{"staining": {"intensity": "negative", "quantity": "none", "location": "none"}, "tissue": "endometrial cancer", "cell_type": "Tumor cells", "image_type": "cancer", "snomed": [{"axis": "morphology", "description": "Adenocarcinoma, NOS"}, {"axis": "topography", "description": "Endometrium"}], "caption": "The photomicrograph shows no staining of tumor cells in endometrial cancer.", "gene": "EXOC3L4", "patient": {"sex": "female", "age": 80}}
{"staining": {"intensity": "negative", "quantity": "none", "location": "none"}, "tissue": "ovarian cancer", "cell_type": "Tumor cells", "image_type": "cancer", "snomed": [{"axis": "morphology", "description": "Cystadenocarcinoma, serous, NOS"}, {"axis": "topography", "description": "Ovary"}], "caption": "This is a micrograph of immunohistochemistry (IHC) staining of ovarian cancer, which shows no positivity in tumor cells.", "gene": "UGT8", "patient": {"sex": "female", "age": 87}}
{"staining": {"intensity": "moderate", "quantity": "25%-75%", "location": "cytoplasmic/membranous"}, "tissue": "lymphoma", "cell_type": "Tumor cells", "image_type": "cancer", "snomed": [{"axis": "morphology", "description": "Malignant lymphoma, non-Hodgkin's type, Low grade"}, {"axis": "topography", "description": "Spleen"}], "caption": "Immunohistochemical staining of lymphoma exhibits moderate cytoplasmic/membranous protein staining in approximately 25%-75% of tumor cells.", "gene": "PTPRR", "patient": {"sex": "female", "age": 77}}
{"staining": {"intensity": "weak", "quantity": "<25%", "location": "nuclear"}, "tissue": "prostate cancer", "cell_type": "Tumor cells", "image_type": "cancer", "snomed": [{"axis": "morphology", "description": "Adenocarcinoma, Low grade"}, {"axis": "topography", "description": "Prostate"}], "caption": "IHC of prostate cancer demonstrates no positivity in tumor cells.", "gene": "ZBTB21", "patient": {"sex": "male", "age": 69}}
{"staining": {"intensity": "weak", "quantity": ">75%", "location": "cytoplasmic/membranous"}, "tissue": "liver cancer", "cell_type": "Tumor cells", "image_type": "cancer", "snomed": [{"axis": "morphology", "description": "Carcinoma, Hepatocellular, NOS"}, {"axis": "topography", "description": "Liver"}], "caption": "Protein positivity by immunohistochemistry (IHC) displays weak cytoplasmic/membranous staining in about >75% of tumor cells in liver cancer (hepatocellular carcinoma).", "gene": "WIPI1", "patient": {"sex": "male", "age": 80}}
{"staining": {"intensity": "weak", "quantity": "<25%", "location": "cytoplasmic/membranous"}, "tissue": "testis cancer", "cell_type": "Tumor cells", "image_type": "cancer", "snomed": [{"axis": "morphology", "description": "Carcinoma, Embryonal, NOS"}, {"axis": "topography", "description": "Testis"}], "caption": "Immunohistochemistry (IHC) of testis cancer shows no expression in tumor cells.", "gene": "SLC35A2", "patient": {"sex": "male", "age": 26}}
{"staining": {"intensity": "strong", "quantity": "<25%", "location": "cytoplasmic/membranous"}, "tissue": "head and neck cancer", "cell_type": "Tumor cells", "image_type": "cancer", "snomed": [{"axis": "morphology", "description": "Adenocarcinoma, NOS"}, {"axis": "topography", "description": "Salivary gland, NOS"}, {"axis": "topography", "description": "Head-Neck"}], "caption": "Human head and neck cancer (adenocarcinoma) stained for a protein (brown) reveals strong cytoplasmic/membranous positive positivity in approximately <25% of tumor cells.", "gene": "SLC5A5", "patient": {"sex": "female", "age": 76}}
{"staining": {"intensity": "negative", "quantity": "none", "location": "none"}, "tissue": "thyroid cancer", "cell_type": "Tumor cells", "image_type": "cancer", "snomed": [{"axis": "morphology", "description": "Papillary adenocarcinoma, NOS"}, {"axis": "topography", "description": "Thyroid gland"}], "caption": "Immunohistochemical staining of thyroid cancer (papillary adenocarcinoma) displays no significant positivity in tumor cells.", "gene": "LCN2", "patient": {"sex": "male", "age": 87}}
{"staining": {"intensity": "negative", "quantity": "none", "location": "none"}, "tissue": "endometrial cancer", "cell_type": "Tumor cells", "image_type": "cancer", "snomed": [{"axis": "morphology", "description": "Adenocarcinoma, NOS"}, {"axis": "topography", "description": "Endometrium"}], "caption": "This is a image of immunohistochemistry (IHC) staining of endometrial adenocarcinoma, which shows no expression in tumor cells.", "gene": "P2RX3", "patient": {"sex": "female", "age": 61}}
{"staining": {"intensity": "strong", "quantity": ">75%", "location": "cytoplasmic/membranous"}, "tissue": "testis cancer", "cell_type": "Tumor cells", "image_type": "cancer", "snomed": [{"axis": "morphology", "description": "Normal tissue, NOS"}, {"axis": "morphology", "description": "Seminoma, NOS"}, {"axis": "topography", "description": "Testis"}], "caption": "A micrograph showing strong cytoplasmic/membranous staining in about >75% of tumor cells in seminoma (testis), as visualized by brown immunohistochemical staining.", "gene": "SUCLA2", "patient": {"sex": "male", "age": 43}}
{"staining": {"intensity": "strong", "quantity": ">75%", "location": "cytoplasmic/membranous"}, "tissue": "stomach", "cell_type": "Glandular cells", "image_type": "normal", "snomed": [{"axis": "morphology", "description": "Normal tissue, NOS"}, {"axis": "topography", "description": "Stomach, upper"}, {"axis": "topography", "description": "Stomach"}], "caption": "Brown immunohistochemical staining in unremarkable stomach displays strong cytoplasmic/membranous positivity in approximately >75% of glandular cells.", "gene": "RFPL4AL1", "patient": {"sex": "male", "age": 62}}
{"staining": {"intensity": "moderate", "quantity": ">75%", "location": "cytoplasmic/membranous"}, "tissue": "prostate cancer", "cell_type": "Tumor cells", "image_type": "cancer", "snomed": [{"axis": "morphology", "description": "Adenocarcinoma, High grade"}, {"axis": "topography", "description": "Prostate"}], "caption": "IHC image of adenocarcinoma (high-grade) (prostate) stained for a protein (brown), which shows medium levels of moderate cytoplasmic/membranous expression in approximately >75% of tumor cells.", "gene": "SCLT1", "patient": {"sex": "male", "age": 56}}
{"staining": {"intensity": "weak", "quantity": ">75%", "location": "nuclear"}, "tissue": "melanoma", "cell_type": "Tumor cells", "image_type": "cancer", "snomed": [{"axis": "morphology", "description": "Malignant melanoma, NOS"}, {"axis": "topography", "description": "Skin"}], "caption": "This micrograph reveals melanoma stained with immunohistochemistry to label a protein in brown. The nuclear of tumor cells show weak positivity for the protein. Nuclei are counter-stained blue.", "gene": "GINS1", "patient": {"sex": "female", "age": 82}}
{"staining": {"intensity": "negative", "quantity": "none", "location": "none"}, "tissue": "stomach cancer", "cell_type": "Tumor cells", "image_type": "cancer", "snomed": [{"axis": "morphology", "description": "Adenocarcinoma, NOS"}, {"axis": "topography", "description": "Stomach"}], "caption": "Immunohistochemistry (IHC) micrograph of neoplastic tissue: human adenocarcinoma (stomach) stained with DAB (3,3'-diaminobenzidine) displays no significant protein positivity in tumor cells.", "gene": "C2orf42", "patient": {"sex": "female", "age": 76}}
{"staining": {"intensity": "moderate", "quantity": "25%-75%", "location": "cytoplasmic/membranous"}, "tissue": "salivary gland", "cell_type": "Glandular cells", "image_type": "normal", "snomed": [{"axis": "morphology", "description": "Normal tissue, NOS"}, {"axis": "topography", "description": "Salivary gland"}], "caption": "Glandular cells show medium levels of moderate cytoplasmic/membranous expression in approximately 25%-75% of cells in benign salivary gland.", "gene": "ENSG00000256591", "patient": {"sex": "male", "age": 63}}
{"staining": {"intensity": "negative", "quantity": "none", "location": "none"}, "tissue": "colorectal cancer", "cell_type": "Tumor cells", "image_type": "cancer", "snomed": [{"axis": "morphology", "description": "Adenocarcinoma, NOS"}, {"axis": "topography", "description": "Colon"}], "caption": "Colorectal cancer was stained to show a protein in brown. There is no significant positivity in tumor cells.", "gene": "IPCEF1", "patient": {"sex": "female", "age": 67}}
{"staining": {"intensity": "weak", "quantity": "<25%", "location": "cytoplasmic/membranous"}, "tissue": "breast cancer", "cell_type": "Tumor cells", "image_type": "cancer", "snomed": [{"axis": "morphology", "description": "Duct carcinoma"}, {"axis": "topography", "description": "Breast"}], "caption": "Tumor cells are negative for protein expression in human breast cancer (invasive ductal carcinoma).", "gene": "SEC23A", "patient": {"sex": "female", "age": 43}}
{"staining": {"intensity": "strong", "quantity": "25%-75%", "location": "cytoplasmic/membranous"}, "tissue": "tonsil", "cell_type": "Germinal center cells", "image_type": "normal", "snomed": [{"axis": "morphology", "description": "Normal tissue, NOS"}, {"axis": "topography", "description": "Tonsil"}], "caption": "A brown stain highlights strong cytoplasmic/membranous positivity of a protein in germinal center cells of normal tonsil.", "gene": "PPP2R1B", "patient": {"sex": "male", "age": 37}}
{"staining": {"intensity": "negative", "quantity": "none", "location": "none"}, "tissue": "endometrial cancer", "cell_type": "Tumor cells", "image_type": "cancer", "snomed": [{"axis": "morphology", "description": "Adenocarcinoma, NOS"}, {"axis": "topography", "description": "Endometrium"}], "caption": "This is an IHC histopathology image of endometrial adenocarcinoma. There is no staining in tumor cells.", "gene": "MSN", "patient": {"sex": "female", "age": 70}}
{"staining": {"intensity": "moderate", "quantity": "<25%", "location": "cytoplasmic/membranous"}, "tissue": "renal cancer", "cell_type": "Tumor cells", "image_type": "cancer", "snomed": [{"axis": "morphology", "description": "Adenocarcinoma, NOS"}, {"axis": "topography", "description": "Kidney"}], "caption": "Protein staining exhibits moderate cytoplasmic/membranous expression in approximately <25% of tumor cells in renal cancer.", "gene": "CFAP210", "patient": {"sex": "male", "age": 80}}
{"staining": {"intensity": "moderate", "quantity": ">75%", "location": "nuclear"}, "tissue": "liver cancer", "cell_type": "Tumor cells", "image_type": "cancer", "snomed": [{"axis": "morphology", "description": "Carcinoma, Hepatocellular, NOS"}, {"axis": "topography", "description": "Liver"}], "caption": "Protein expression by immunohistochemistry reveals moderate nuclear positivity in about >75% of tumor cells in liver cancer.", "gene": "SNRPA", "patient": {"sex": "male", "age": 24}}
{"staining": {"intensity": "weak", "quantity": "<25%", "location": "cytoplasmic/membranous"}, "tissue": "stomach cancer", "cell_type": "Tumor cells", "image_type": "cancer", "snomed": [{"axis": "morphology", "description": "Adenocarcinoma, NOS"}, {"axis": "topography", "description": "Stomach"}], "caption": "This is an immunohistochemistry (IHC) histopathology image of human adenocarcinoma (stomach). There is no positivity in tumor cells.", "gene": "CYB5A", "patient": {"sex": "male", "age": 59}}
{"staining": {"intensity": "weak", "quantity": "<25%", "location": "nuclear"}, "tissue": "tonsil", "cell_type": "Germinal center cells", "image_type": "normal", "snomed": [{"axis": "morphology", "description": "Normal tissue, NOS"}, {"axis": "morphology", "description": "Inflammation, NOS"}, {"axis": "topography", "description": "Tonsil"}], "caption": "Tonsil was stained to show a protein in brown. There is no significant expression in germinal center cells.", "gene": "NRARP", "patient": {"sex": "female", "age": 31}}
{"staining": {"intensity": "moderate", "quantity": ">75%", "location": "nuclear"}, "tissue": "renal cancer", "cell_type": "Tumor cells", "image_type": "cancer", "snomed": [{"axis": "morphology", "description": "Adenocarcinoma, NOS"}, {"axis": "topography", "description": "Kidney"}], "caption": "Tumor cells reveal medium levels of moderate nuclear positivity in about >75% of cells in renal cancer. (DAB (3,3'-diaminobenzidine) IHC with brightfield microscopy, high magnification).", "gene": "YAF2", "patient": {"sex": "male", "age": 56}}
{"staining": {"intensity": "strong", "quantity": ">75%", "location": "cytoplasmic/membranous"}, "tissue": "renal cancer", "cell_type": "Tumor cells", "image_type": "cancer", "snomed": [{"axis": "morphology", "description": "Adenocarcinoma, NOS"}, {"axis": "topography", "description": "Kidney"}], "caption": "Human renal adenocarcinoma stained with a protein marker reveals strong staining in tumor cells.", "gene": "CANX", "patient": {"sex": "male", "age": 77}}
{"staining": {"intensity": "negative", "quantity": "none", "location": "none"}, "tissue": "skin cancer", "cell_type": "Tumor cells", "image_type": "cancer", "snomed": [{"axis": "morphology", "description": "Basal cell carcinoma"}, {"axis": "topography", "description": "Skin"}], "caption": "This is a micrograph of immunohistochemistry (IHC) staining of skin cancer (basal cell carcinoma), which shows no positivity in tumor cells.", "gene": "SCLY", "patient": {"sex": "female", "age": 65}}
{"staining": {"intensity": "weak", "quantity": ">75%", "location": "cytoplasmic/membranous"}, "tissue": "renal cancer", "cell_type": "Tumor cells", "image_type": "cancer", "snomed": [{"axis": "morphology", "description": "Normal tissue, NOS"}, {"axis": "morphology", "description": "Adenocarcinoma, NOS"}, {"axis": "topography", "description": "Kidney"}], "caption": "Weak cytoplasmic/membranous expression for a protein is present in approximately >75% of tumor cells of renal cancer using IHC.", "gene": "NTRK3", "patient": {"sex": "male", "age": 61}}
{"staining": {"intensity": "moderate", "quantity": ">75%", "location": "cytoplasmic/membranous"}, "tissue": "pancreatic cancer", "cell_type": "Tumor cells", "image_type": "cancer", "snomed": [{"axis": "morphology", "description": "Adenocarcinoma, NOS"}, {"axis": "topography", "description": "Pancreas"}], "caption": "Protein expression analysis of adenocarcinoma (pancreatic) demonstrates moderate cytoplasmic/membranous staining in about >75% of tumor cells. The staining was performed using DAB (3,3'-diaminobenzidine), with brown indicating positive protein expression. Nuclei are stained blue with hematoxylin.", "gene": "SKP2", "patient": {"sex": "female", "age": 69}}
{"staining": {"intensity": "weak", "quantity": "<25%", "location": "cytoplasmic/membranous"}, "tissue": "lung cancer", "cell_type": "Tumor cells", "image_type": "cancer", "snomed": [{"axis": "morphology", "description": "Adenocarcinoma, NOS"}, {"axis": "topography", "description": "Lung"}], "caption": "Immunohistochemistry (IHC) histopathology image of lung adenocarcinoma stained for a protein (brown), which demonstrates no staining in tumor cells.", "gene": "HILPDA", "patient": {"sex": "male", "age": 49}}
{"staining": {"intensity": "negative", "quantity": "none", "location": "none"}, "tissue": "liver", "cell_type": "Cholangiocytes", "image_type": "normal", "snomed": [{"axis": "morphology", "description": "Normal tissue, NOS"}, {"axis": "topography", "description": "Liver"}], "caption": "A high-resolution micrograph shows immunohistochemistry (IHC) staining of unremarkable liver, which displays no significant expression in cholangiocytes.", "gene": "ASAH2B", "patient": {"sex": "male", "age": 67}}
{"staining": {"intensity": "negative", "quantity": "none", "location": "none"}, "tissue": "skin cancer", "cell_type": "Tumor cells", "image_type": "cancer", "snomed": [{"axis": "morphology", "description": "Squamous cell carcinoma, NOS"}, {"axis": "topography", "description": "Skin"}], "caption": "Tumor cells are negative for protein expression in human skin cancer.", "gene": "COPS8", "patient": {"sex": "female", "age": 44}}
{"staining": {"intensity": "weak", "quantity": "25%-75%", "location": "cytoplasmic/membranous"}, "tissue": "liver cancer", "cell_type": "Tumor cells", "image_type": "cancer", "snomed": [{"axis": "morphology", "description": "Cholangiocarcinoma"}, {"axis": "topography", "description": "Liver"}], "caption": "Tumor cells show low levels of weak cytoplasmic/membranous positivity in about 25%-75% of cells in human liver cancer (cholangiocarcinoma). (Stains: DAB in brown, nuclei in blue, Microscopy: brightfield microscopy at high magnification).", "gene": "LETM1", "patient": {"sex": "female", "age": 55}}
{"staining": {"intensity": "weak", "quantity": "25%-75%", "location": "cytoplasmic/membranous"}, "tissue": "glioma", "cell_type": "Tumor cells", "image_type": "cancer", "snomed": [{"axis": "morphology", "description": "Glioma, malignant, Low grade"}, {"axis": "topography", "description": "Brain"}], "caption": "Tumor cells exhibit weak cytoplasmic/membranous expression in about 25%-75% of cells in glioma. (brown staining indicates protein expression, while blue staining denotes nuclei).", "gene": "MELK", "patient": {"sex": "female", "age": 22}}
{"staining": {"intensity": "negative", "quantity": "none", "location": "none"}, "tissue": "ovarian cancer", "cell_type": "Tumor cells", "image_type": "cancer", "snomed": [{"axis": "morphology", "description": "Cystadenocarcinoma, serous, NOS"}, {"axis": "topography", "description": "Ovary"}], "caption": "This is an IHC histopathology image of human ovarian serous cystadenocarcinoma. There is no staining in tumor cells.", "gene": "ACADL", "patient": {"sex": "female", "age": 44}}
========================================================================
When you reach the line containing "positivity by immunohistochemistry" in the data above, start copying exactly, and stop after the line containing "(IHC) of testis".

{"staining": {"intensity": "weak", "quantity": ">75%", "location": "cytoplasmic/membranous"}, "tissue": "liver cancer", "cell_type": "Tumor cells", "image_type": "cancer", "snomed": [{"axis": "morphology", "description": "Carcinoma, Hepatocellular, NOS"}, {"axis": "topography", "description": "Liver"}], "caption": "Protein positivity by immunohistochemistry (IHC) displays weak cytoplasmic/membranous staining in about >75% of tumor cells in liver cancer (hepatocellular carcinoma).", "gene": "WIPI1", "patient": {"sex": "male", "age": 80}}
{"staining": {"intensity": "weak", "quantity": "<25%", "location": "cytoplasmic/membranous"}, "tissue": "testis cancer", "cell_type": "Tumor cells", "image_type": "cancer", "snomed": [{"axis": "morphology", "description": "Carcinoma, Embryonal, NOS"}, {"axis": "topography", "description": "Testis"}], "caption": "Immunohistochemistry (IHC) of testis cancer shows no expression in tumor cells.", "gene": "SLC35A2", "patient": {"sex": "male", "age": 26}}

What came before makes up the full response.